Collected data entries:
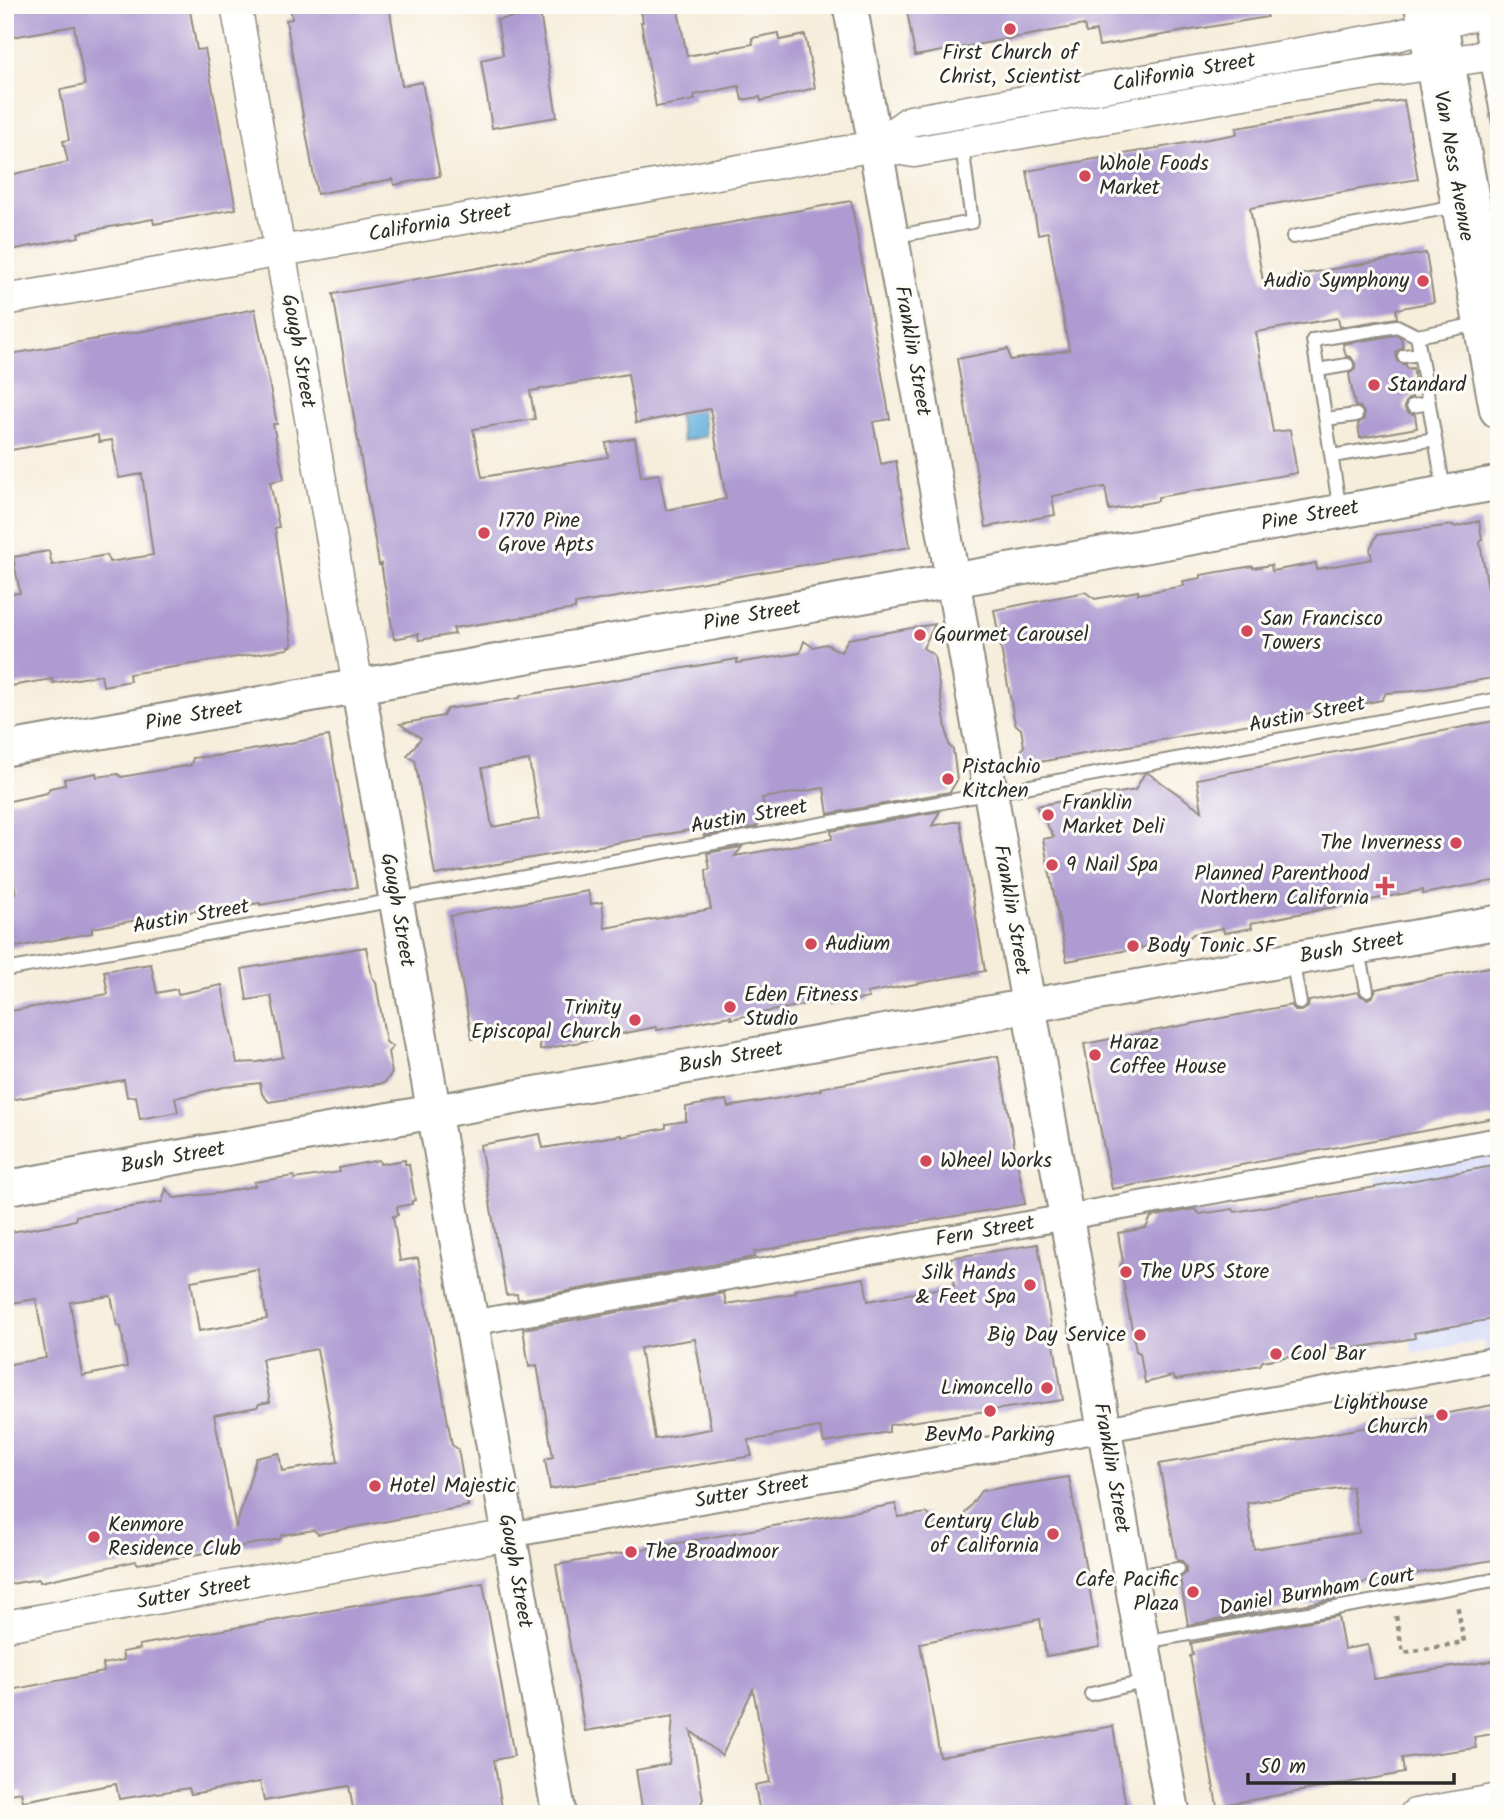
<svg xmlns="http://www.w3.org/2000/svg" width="1504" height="1819" font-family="Kalam,sans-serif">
  <rect width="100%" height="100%" fill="#fdfcf7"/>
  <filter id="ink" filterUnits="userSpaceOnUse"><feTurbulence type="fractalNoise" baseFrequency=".0143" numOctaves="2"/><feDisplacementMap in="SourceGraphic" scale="14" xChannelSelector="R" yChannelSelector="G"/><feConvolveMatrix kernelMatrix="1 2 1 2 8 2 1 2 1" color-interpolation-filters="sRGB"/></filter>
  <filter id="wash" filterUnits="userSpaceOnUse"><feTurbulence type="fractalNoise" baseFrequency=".00686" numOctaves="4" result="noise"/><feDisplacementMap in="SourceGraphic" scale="28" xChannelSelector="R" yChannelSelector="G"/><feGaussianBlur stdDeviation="1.57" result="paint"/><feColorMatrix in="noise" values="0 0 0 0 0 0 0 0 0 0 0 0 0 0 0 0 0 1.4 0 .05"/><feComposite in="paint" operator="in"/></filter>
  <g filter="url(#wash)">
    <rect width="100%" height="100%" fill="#f6edda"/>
    <!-- built -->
    <path fill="#d2d9f9" d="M1499,1154v283l-16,-96 -70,12 -38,-178z"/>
    <!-- water -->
    <path fill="#63b0dc" stroke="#476e84" stroke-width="2" d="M698,387l8,49 -23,5 -9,-50z"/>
    <g id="blocks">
      <!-- building -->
      <path fill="#ae9bd2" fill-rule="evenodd" d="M6,5h183l8,45 8,-1 31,160 -82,15 -1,-5 -75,14 1,4 -74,14v-75l63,-14 -5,-21 6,-1 -9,-50 25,-5 -11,-59 -62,11z
        M290,5h60l1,5 38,-5 13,81 20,-4 18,94 -46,9 -1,-6 -76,15 -31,-174 6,-1z
        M640,5h37l10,51 66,-12 -1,-6 26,-5 2,7 25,-5 10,53 -54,13 -1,-4 -18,3 -3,-14 -45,9 1,5 -39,7 -15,-85h2z
        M906,5h360l1,12 -168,29 -3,-15 -10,2 -2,-8 -169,31z
        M540,13l17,104 -65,11 -11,-68 22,-5 -6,-35z
        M1404,100l14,79 -168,29 13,73 163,-28 8,49 -38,7 1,9 -57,9 -2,-9 -82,14 17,100 17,-2 7,43 -139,24v4l-49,9 -4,-23 -53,9 3,19 -69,12 -29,-168 51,-10 2,11 59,-10 -21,-118 -10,2 -11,-63 210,-37 -1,-6z
        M851,201l39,218 -17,3 8,42 15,-3 14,86 -335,57v5l-122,19 2,6 -36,6 -1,-6 -24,5 -13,-75 -2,1 -46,-271zM628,374l8,49 74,-14 16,90 -60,11 -7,-36 -18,3 -6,-39 -29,5 2,14 -126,20 -9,-48 62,-10 -5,-28z
        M255,309l22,115h-4l11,55 -14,3 9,45 -4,1 17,118 -4,1v2l-159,25 1,7 -27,5 -2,-11 -48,8 -1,-4 -47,8v-93l15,-1 -7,-36 36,-6 3,14 55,-10 2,7 44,-7 -11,-81 -23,4 -7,-38 -13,2 -1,-7 -93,16v-96l178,-31z
        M1396,335l5,3 2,9 -7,5 1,9 9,4 1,4 6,-1 4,23 -6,1 1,5 -5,3 -3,7 3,5 8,3 2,13 -57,10 -2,-14 6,-5v-6l-4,-6 -5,-1 -6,-32 6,-5v-6l-4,-6 -5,-1 -3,-12z
        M1479,521l3,18 -2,4 19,107v27l-85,14 -28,2 -4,7 -359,65 -2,-14 3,-5 -3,-17 -6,-5 -21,-114 91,-18 10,7 43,-8v3l46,-8 -1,-5 18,-3v-3l52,-9v2l18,-3 1,6 44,-8 1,6 55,-10 -2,-10 7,-14 76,-10 2,2z
        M935,624l-12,24 11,7 15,91 4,3 4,31 -7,12 -122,22 -4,-26 -18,3 -44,7 3,15 -9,14 -52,9 -2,-8 -267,47 -20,-115 -8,-4 14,-18 -21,-14 43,-8 4,-7 73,-11v-2l217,-37v4l63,-10 4,-12 9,6 13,-3 15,8 7,-13zM529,760l10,59 -47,8 -10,-59z
        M1499,720v160l-76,14v-4l-172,33 1,5 -28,5 -1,-5 -30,6 -4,4 -27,6 -95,17 -24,-122 11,-2 -18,-31 68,-13 10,1 21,-4 9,-16 4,-1 54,38 -5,-32z
        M329,736l28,151 -97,18v-2l-44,7 -1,-2 -60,9 -63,11v5l-87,16v-53l11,-2 -11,-63v-29l42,-9 3,-5 15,-3 -1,-6 32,-6 1,4 21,-3 3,3 70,-12 2,-7 30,-3z
        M940,811l-8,15 28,-5 25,150 -118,22 2,5 -40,7 -1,-5 -97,19v-3l-74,14 -1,-3 -116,23v-23l-68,12 -22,-123 138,-25 3,13 11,-2 3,26 106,-19 -4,-21 -1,-18 4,-1 -3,-16 35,-6 -7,9 73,-13 24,-4 -1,-8z
        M366,947l6,30 4,5 10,60 7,5 -5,5 4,21 -8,10 -115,19 -7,-8 -2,-11 -36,4 -49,11 3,14 -38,7 -4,-23 -9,1 -3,-17 -119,21v-89l103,-18 -4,-23 47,-7 6,29 20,-4 1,5 44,-9 15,78 21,-1 25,-5 -6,-32 -6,-29 -24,4 -5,-31z
        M1499,965v152l-387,72 -28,-145 207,-39 5,6h6l6,-4 1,-6 49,-9 3,4 7,3 5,-3 3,-7z
        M998,1056l27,148 -220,38 -51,10 1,5 -237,43 -1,-6 -11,1 -26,-150 60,-11 3,14 79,-13v2l44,-9v-4l20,-3v-14l40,-7 2,7 47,-8 46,-9 -1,-2z
        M379,1160l1,4 25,-4v4h4l6,36 -3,1v3l-15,3 1,8 -5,1 7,45 18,-3 34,187 6,4 10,57 -150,28 -4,-4 -32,5 -2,4 -63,12 -79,13 -2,-3 -96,21 -1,-3 -34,6v-220l41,-7 -10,-59 -31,5v-71l58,-10 12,-3 1,-4 86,-14 4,-13 8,9 46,-5 35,-7 -1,-4 40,-6 1,3 45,-7 -1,-4zM258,1269l9,50 -68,12 -8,-50zM111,1296l6,29 4,2 6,40 -45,9 -12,-74zM317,1349l21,113 -56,9 -3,-18 -23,5 -20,70 -22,-113 43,-8 2,-3 11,-2 -8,-43z
        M1499,1165v153l-85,15 1,5 -71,12v-4l-81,15 -3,4 -84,15 -4,-4 -27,7 -5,-30 -4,-2 -16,-86 3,-3 -5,-29 28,-5 5,-11 43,-8 6,5 33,-5 2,3z
        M1038,1244l25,156 -174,25v7l-65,11 -4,-16 -46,8 -2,2 -24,3 4,16 -202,33 -5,-30 8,-2 -16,-92 -8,2 -6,-38 201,-36 2,11 70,-11 -1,-3 69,-12 4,23 86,-15 -4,-28zM695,1339l16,90 -56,10 -15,-91z
        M1499,1404v155l-166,29 2,11 -147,26 -8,-47 6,-5v-6l-4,-6 -5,-1 -18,-96zM1352,1487l7,46 -105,16 -7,-46z
        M1069,1477l31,170 -54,9 -6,-37 -120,24 20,114 173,-31 14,88h-367l-5,-29 15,-3 -17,-93 -31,67 -31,-25 12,68 -7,15h-53l-7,-44 33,-6 4,-48 -88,15 -29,-166 340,-61 2,13 29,-4 7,9 27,-3 20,-28z
        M483,1583l31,173 -20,4 9,54h-149l-5,-28 -85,15 -4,-19 -69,12 -2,-6 -70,11 -3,-15 -93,17 -2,-9 -16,3v-101h5v-4l94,-18 -1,-8 21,-4 -2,-8 18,-3 -1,-4z
        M1338,1616l6,33 24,-4 6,34 125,-19v73l-25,4 2,11 -74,10 2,15 -187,33 -27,-150 3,-1 -2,-12z"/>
    </g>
  </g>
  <g filter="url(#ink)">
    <use href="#blocks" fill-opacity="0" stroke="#908c82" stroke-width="2"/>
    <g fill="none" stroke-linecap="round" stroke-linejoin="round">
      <!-- service casing -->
      <g stroke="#908c82" stroke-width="16">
        <path id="service" d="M1448,5l51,283
          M1478,14l21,110
          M892,237l80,-15 -10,-77
          M1293,237l163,-31
          M1404,356l16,-2
          M1318,370l29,-5
          M1413,406l16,-3
          M1326,419l30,-4
          M1332,456l103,-17
          M1444,490l-27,-154 61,-12
          M1340,511l-27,-171 84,-14 20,10
          M1358,947l9,43
          M1292,959l8,44
          M5,970l944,-169 550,-102
          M1131,1577l47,-8
          M1144,1642l355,-63
          M1091,1694l57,-13"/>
      </g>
      <!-- minor casing -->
      <g stroke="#908c82" stroke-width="28">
        <path id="minor" d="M471,1323l1028,-183
          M509,1535l990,-176"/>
      </g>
      <!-- tertiary casing -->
      <g stroke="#908c82" stroke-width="33">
        <path id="tertiary" d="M236,5l122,681
          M875,146l35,-25 486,-85 103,-28
          M5,300l870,-154 39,6 375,-66 210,-32
          M5,1626l504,-91
          M1415,1814l84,-15"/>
      </g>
      <!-- secondary casing -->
      <g stroke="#908c82" stroke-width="37">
        <path id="secondary" d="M850,5l323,1809
          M358,686l201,1128
          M5,749l1494,-266
          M5,1188l1494,-266"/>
      </g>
      <!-- trunk casing -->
      <g stroke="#908c82" stroke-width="42">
        <path id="trunk" d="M1424,5l75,404"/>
      </g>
      <!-- path -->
      <path stroke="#908c82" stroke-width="4.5" stroke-dasharray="5 5" stroke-linecap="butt" d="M1396,1616l7,37 61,-11 -7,-38"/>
      <!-- service -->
      <use href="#service" stroke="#fff" stroke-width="12"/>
      <!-- minor -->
      <use href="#minor" stroke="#fff" stroke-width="24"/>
      <!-- tertiary -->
      <use href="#tertiary" stroke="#fff" stroke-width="30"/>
      <!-- secondary -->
      <use href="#secondary" stroke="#fff" stroke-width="33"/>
      <!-- trunk -->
      <use href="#trunk" stroke="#fff" stroke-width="38"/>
    </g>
  </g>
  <!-- markers -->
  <g fill="#d1495b" stroke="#fdfcf7" stroke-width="2.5">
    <circle cx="1010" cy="29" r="7"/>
    <circle cx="1085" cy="176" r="7"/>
    <circle cx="1423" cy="281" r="7"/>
    <circle cx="1374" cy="385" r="7"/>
    <circle cx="484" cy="533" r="7"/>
    <circle cx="1247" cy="631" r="7"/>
    <circle cx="920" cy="635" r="7"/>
    <circle cx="948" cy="779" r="7"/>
    <circle cx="1048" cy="815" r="7"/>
    <circle cx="1456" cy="843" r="7"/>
    <circle cx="1052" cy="865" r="7"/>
    <path d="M1381.5 875.5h7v7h7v7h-7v7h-7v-7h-7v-7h7z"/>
    <circle cx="811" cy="944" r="7"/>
    <circle cx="1133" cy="946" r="7"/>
    <circle cx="730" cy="1007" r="7"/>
    <circle cx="635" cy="1020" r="7"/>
    <circle cx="1095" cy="1055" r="7"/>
    <circle cx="926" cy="1161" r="7"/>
    <circle cx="1126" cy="1272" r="7"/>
    <circle cx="1030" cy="1285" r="7"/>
    <circle cx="1140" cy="1335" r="7"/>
    <circle cx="1276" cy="1354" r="7"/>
    <circle cx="1047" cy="1388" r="7"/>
    <circle cx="990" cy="1411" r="7"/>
    <circle cx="1442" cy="1415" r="7"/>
    <circle cx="375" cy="1486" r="7"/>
    <circle cx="1053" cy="1534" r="7"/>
    <circle cx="94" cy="1537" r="7"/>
    <circle cx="631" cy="1552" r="7"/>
    <circle cx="1193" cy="1592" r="7"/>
  </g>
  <g text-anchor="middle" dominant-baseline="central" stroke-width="6" stroke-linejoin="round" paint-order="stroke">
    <!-- poi labels -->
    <g font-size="21" fill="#2b2b2b" stroke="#fdfcf7" text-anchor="start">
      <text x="1010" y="53" text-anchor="middle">First Church of<tspan x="1010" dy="24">Christ, Scientist</tspan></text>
      <text x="1099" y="164">Whole Foods<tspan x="1099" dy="24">Market</tspan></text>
      <text x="1409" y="281" text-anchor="end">Audio Symphony</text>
      <text x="1388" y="385">Standard</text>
      <text x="498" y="521">1770 Pine<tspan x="498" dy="24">Grove Apts</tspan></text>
      <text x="1261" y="619">San Francisco<tspan x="1261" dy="24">Towers</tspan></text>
      <text x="934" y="635">Gourmet Carousel</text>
      <text x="962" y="767">Pistachio<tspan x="962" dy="24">Kitchen</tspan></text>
      <text x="1062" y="803">Franklin<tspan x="1062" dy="24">Market Deli</tspan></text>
      <text x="1442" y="843" text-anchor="end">The Inverness</text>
      <text x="1066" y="865">9 Nail Spa</text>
      <text x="1369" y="874" text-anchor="end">Planned Parenthood<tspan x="1369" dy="24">Northern California</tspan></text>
      <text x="825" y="944">Audium</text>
      <text x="1147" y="946">Body Tonic SF</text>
      <text x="744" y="995">Eden Fitness<tspan x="744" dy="24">Studio</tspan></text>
      <text x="621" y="1008" text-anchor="end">Trinity<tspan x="621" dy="24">Episcopal Church</tspan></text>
      <text x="1109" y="1043">Haraz<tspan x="1109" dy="24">Coffee House</tspan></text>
      <text x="940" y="1161">Wheel Works</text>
      <text x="1140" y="1272">The UPS Store</text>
      <text x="1016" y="1273" text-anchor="end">Silk Hands<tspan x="1016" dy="24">&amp; Feet Spa</tspan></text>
      <text x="1126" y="1335" text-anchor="end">Big Day Service</text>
      <text x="1290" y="1354">Cool Bar</text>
      <text x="1033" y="1388" text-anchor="end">Limoncello</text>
      <text x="1428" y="1403" text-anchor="end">Lighthouse<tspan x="1428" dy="24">Church</tspan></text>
      <text x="990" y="1435" text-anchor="middle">BevMo Parking</text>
      <text x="389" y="1486">Hotel Majestic</text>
      <text x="1039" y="1522" text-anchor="end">Century Club<tspan x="1039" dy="24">of California</tspan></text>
      <text x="108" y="1525">Kenmore<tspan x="108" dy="24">Residence Club</tspan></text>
      <text x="645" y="1552">The Broadmoor</text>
      <text x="1179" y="1580" text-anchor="end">Cafe Pacific<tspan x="1179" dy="24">Plaza</tspan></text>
    </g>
    <!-- street labels -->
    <g font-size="21" fill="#2b2b2b" stroke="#fdfcf7">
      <text transform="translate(1184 73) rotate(-10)">California Street</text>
      <text transform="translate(1453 166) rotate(80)">Van Ness Avenue</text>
      <text transform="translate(440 223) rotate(-10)">California Street</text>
      <text transform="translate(298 351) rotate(80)">Gough Street</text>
      <text transform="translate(912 351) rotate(80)">Franklin Street</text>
      <text transform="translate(1310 516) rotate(-10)">Pine Street</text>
      <text transform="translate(752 616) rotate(-10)">Pine Street</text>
      <text transform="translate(1307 715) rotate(-11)">Austin Street</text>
      <text transform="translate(194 716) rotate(-10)">Pine Street</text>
      <text transform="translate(749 817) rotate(-10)">Austin Street</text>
      <text transform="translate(397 910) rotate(80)">Gough Street</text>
      <text transform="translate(1011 910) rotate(80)">Franklin Street</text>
      <text transform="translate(191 917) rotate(-10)">Austin Street</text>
      <text transform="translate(1352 948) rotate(-10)">Bush Street</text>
      <text transform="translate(731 1058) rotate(-10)">Bush Street</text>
      <text transform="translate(173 1158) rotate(-10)">Bush Street</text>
      <text transform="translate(985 1232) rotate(-10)">Fern Street</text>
      <text transform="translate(1111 1468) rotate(80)">Franklin Street</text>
      <text transform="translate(752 1492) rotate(-10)">Sutter Street</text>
      <text transform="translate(515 1571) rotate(80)">Gough Street</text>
      <text transform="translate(1317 1592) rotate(-10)">Daniel Burnham Court</text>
      <text transform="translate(194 1593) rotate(-10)">Sutter Street</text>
    </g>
  </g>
  <!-- margin -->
  <rect width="1504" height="1819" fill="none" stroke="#fdfcf7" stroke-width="28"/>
  <!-- scale -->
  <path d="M1248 1773v10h206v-10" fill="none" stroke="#2b2b2b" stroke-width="3.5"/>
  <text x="1259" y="1773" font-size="21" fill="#2b2b2b" stroke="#fdfcf7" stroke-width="5" paint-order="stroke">50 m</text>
</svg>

WORK INSTRUCTIONS:
Copy out every line from the data above that has "linejoin" in it.

YOUR RESPONSE:
    <g fill="none" stroke-linecap="round" stroke-linejoin="round">
  <g text-anchor="middle" dominant-baseline="central" stroke-width="6" stroke-linejoin="round" paint-order="stroke">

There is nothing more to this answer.